**Input data:**
....

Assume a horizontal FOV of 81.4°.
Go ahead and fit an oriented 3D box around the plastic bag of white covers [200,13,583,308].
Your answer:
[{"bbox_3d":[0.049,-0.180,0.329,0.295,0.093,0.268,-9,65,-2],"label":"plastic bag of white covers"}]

....

Transcribe the data above in full, keeping every word as it is.

Assume a horizontal FOV of 81.4°.
Go ahead and fit an oriented 3D box around the plastic bag of white covers [200,13,583,308].
Your answer:
[{"bbox_3d":[0.049,-0.180,0.329,0.295,0.093,0.268,-9,65,-2],"label":"plastic bag of white covers"}]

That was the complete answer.